:: DATA PROVIDED
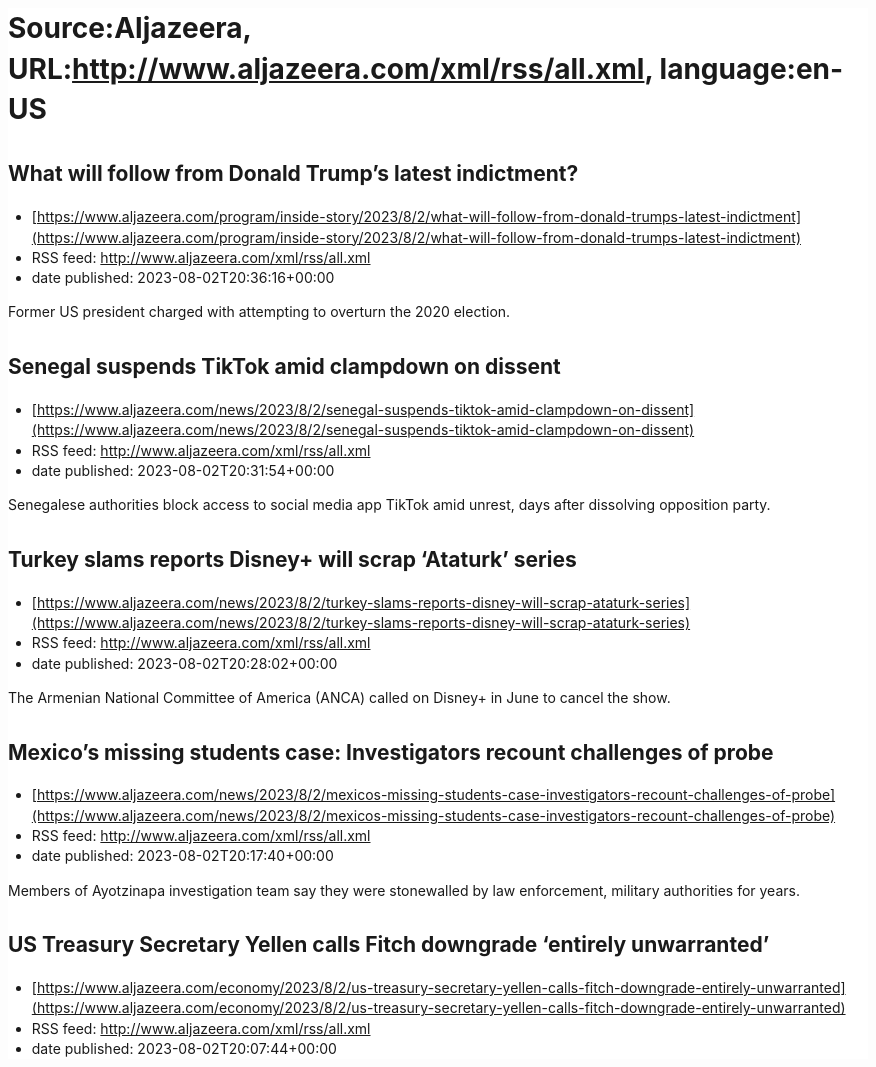 # Source:Aljazeera, URL:http://www.aljazeera.com/xml/rss/all.xml, language:en-US

## What will follow from Donald Trump’s latest indictment?
 - [https://www.aljazeera.com/program/inside-story/2023/8/2/what-will-follow-from-donald-trumps-latest-indictment](https://www.aljazeera.com/program/inside-story/2023/8/2/what-will-follow-from-donald-trumps-latest-indictment)
 - RSS feed: http://www.aljazeera.com/xml/rss/all.xml
 - date published: 2023-08-02T20:36:16+00:00

Former US president charged with attempting to overturn the 2020 election.

## Senegal suspends TikTok amid clampdown on dissent
 - [https://www.aljazeera.com/news/2023/8/2/senegal-suspends-tiktok-amid-clampdown-on-dissent](https://www.aljazeera.com/news/2023/8/2/senegal-suspends-tiktok-amid-clampdown-on-dissent)
 - RSS feed: http://www.aljazeera.com/xml/rss/all.xml
 - date published: 2023-08-02T20:31:54+00:00

Senegalese authorities block access to social media app TikTok amid unrest, days after dissolving opposition party.

## Turkey slams reports Disney+ will scrap ‘Ataturk’ series
 - [https://www.aljazeera.com/news/2023/8/2/turkey-slams-reports-disney-will-scrap-ataturk-series](https://www.aljazeera.com/news/2023/8/2/turkey-slams-reports-disney-will-scrap-ataturk-series)
 - RSS feed: http://www.aljazeera.com/xml/rss/all.xml
 - date published: 2023-08-02T20:28:02+00:00

The Armenian National Committee of America (ANCA) called on Disney+ in June to cancel the show.

## Mexico’s missing students case: Investigators recount challenges of probe
 - [https://www.aljazeera.com/news/2023/8/2/mexicos-missing-students-case-investigators-recount-challenges-of-probe](https://www.aljazeera.com/news/2023/8/2/mexicos-missing-students-case-investigators-recount-challenges-of-probe)
 - RSS feed: http://www.aljazeera.com/xml/rss/all.xml
 - date published: 2023-08-02T20:17:40+00:00

Members of Ayotzinapa investigation team say they were stonewalled by law enforcement, military authorities for years.

## US Treasury Secretary Yellen calls Fitch downgrade ‘entirely unwarranted’
 - [https://www.aljazeera.com/economy/2023/8/2/us-treasury-secretary-yellen-calls-fitch-downgrade-entirely-unwarranted](https://www.aljazeera.com/economy/2023/8/2/us-treasury-secretary-yellen-calls-fitch-downgrade-entirely-unwarranted)
 - RSS feed: http://www.aljazeera.com/xml/rss/all.xml
 - date published: 2023-08-02T20:07:44+00:00
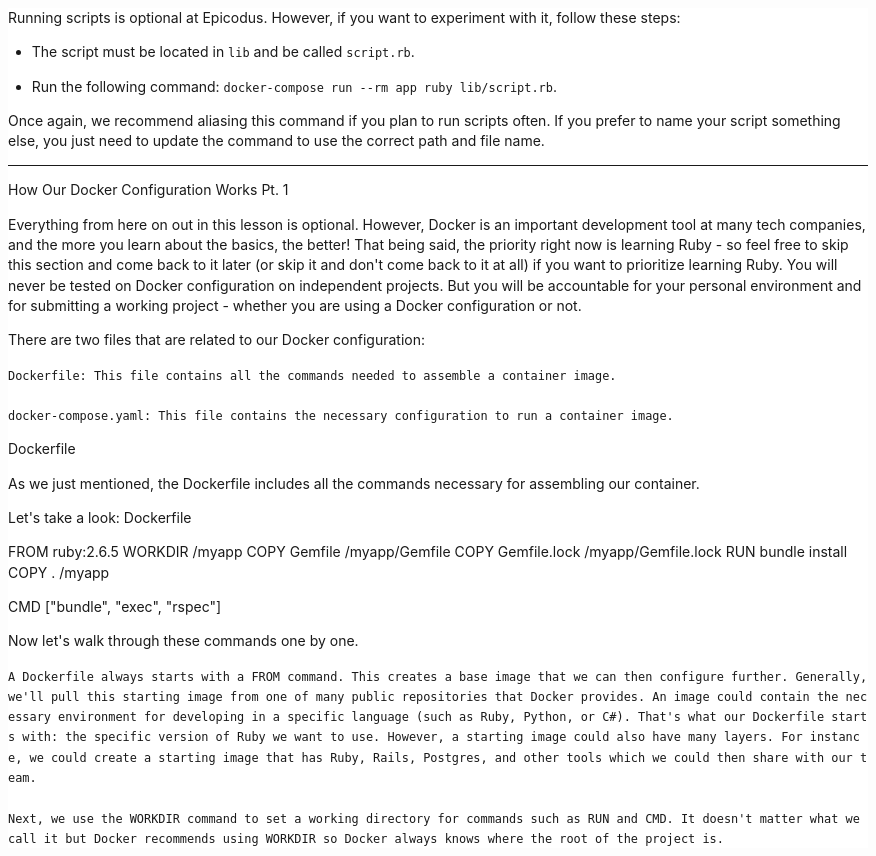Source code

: Running scripts is optional at Epicodus. However, if you want to experiment with it, follow these steps:

- The script must be located in `lib` and be called `script.rb`.

- Run the following command: `docker-compose run --rm app ruby lib/script.rb`.

Once again, we recommend aliasing this command if you plan to run scripts often. If you prefer to name your script something else, you just need to update the command to use the correct path and file name.

---

How Our Docker Configuration Works Pt. 1

Everything from here on out in this lesson is optional. However, Docker is an important development tool at many tech companies, and the more you learn about the basics, the better! That being said, the priority right now is learning Ruby - so feel free to skip this section and come back to it later (or skip it and don't come back to it at all) if you want to prioritize learning Ruby. You will never be tested on Docker configuration on independent projects. But you will be accountable for your personal environment and for submitting a working project - whether you are using a Docker configuration or not.

There are two files that are related to our Docker configuration:

    Dockerfile: This file contains all the commands needed to assemble a container image.

    docker-compose.yaml: This file contains the necessary configuration to run a container image.

Dockerfile

As we just mentioned, the Dockerfile includes all the commands necessary for assembling our container.

Let's take a look:
Dockerfile

FROM ruby:2.6.5
WORKDIR /myapp
COPY Gemfile /myapp/Gemfile
COPY Gemfile.lock /myapp/Gemfile.lock
RUN bundle install
COPY . /myapp

CMD ["bundle", "exec", "rspec"]

Now let's walk through these commands one by one.

    A Dockerfile always starts with a FROM command. This creates a base image that we can then configure further. Generally, we'll pull this starting image from one of many public repositories that Docker provides. An image could contain the necessary environment for developing in a specific language (such as Ruby, Python, or C#). That's what our Dockerfile starts with: the specific version of Ruby we want to use. However, a starting image could also have many layers. For instance, we could create a starting image that has Ruby, Rails, Postgres, and other tools which we could then share with our team.

    Next, we use the WORKDIR command to set a working directory for commands such as RUN and CMD. It doesn't matter what we call it but Docker recommends using WORKDIR so Docker always knows where the root of the project is.

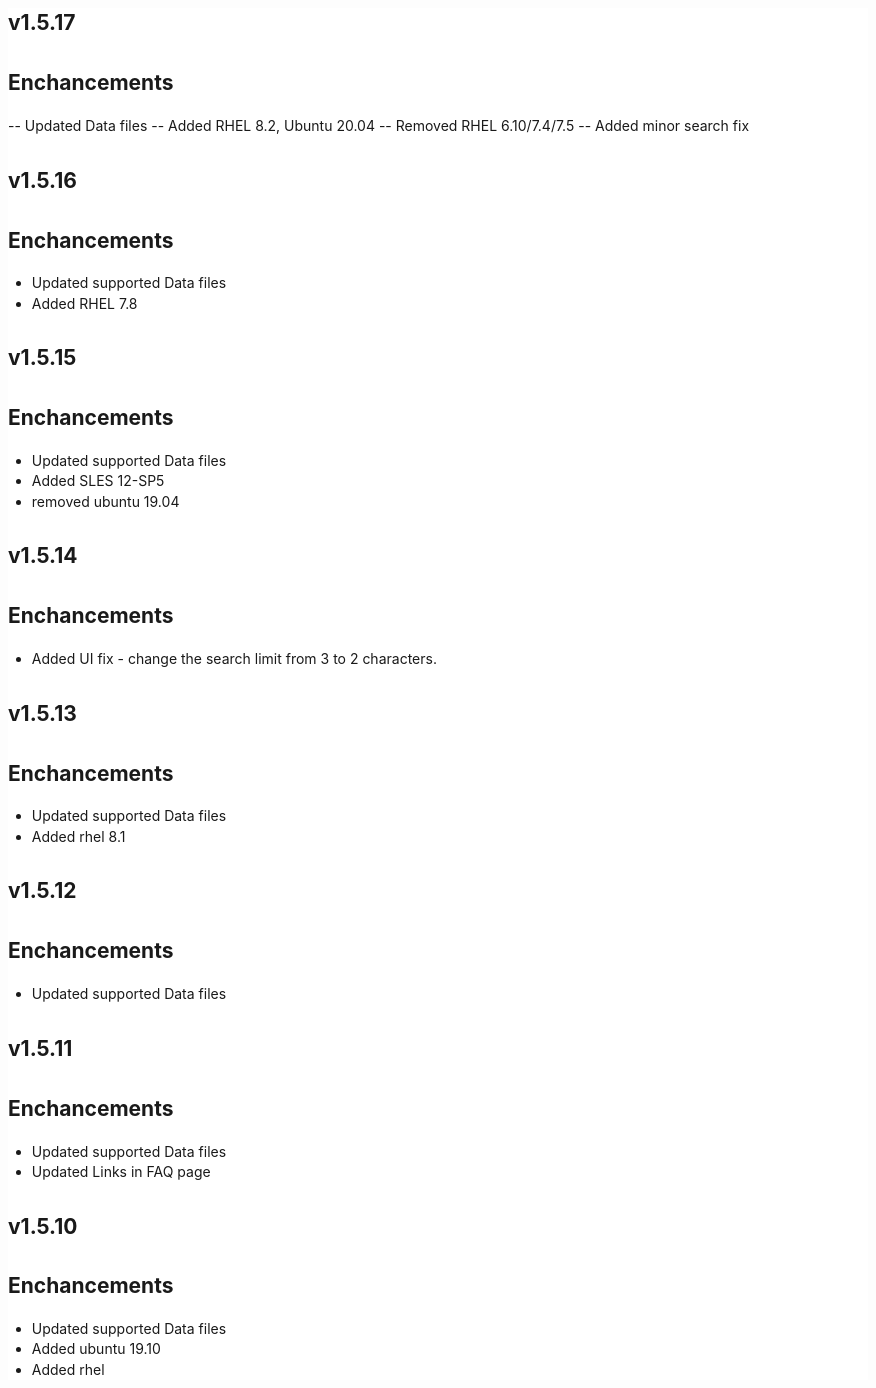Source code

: 
## v1.5.17
## Enchancements
-- Updated Data files
-- Added RHEL 8.2, Ubuntu 20.04
-- Removed RHEL 6.10/7.4/7.5
-- Added minor search fix

## v1.5.16
## Enchancements
- Updated supported Data files
- Added RHEL 7.8

## v1.5.15
## Enchancements
- Updated supported Data files
- Added SLES 12-SP5
- removed ubuntu 19.04 

## v1.5.14
## Enchancements
- Added UI fix - change the search limit from 3 to 2 characters.

## v1.5.13
## Enchancements
- Updated supported Data files
- Added rhel 8.1

## v1.5.12
## Enchancements
- Updated supported Data files

## v1.5.11
## Enchancements
- Updated supported Data files
- Updated Links in FAQ page

## v1.5.10
## Enchancements
- Updated supported Data files
- Added ubuntu 19.10
- Added rhel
::::
Both the line containing "-- Removed RHEL 6.10/7.4/7.5" and the line containing "- Updated Links in FAQ page" belong in the answer. Print them and every line above that falls between them exactly, and no others.

## RESULT
-- Removed RHEL 6.10/7.4/7.5
-- Added minor search fix

## v1.5.16
## Enchancements
- Updated supported Data files
- Added RHEL 7.8

## v1.5.15
## Enchancements
- Updated supported Data files
- Added SLES 12-SP5
- removed ubuntu 19.04 

## v1.5.14
## Enchancements
- Added UI fix - change the search limit from 3 to 2 characters.

## v1.5.13
## Enchancements
- Updated supported Data files
- Added rhel 8.1

## v1.5.12
## Enchancements
- Updated supported Data files

## v1.5.11
## Enchancements
- Updated supported Data files
- Updated Links in FAQ page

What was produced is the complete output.